Protein-protein interaction is the molecular basis of most of the cellular processes in a biological system. It is necessary to have the knowledge of protein-protein interactions at the global level, as a network to actually understand the biological processes, where proteins interact with each other to carry out the physiological responses. Due to numerous limitations of currently available experimental methods, in-silico approaches are being devised for prediction of protein-protein interaction (PPI). Here we have presented an approach based on machine learning method for protein-protein interaction prediction of humans using primary sequence information and associated physicochemical properties of constituting amino acids. Protein sequences were represented as a 29-dimensional feature vectors; derived from amino acid composition, their sequence order effect and the physicochemical properties to determine the interaction between two proteins.

The present work makes use of Support Vector Machine (SVM) - a machine learning algorithm, which was trained to recognize patterns in these sequences to make a statistical decision as to whether or not a query protein pair will interact. To generate a good classifier and to avoid use of high false positive data from the databases, a data filtering process was done and only those protein pairs (both interacting and non-interacting) were selected for which a high degree of confidence could be ascertained.
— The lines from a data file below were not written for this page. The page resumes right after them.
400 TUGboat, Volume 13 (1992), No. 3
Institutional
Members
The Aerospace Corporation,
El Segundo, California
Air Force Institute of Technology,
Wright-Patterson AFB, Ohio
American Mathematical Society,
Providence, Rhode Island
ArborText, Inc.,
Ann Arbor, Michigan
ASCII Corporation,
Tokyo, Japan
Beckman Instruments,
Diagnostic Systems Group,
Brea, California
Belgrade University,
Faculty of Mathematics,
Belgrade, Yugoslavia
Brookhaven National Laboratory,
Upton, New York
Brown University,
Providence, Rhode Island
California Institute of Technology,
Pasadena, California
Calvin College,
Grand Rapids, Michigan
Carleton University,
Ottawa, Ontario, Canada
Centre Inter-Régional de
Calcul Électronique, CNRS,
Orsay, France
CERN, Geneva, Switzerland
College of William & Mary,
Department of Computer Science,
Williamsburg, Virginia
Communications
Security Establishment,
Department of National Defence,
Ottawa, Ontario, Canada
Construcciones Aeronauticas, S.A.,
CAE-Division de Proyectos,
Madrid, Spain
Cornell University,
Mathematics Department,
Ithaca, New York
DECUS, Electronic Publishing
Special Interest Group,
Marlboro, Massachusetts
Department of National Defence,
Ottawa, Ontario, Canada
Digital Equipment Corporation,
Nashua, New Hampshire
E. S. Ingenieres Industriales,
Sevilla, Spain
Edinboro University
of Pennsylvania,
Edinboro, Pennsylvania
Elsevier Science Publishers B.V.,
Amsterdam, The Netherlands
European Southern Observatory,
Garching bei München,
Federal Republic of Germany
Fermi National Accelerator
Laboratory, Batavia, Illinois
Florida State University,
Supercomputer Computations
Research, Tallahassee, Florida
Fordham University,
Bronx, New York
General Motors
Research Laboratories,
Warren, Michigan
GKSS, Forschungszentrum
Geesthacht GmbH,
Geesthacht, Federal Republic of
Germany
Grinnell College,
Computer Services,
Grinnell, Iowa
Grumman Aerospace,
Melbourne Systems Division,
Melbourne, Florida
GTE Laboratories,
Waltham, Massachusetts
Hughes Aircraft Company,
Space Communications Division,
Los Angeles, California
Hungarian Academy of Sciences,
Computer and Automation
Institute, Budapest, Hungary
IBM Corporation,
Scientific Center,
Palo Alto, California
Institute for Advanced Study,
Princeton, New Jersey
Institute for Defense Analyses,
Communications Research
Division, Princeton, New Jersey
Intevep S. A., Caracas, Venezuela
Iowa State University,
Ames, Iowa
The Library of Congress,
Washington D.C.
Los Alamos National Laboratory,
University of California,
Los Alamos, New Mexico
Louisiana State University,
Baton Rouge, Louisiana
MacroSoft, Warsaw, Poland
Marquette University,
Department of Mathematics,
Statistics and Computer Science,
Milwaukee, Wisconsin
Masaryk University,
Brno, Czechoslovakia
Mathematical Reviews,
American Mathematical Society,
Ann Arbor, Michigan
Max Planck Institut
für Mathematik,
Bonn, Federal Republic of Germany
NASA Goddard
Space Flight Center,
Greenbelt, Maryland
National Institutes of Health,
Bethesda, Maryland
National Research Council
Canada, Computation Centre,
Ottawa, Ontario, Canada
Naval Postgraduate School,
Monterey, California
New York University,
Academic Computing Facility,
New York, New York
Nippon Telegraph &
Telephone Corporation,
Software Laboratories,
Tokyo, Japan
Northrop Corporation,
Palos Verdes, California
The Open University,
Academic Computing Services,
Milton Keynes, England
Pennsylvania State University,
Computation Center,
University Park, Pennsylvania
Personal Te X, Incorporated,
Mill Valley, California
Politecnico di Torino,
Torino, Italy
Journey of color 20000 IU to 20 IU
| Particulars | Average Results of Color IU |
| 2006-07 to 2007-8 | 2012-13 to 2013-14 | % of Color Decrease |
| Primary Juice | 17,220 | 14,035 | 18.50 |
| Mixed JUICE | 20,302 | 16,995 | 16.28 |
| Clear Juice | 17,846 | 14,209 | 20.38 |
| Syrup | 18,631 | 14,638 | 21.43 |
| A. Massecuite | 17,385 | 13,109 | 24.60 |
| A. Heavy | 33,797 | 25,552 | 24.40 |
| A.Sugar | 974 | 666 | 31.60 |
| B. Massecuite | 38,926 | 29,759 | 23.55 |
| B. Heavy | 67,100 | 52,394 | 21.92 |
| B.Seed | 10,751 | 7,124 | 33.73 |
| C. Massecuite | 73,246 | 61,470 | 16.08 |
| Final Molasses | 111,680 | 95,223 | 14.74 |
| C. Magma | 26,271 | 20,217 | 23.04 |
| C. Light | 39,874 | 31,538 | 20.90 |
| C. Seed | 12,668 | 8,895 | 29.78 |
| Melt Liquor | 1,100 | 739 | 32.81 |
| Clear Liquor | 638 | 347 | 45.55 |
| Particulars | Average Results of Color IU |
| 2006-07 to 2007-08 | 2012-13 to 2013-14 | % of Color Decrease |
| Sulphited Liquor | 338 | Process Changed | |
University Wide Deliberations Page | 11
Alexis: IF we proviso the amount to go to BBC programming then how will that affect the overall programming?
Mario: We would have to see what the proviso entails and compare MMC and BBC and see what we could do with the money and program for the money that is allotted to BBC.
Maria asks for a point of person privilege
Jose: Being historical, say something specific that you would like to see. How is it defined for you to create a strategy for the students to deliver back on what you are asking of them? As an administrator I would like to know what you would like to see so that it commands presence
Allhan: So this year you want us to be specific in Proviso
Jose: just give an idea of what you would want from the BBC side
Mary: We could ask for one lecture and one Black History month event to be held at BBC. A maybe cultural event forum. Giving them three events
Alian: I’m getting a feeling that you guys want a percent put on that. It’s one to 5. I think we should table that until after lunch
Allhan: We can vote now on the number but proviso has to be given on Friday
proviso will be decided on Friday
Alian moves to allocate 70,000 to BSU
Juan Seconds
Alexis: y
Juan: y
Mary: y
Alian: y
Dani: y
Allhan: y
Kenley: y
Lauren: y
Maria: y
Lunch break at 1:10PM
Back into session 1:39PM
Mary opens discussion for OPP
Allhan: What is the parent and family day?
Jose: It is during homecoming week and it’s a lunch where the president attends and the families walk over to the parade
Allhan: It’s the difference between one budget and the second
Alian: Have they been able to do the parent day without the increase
Our approach has shown to produce an average prediction accuracy, precision and sensitivity of 84.48%, 85.85% and 82.42% respectively, when applied to an independent data set of 3600 protein pairs. Further, the approach has shown to be able to predict various interaction networks such as signal transduction pathways including immune signaling pathways and cancer signaling pathways. An average prediction accuracy of 82.96% for these pathways was achieved. Results show that protein-protein interaction could be predicted with high accuracy using physicochemical properties of constituting amino acids. Thus this method can be employed for studying genome wide protein-protein interactions as well as in conjunction with high throughput interaction studies to further improve prediction accuracy.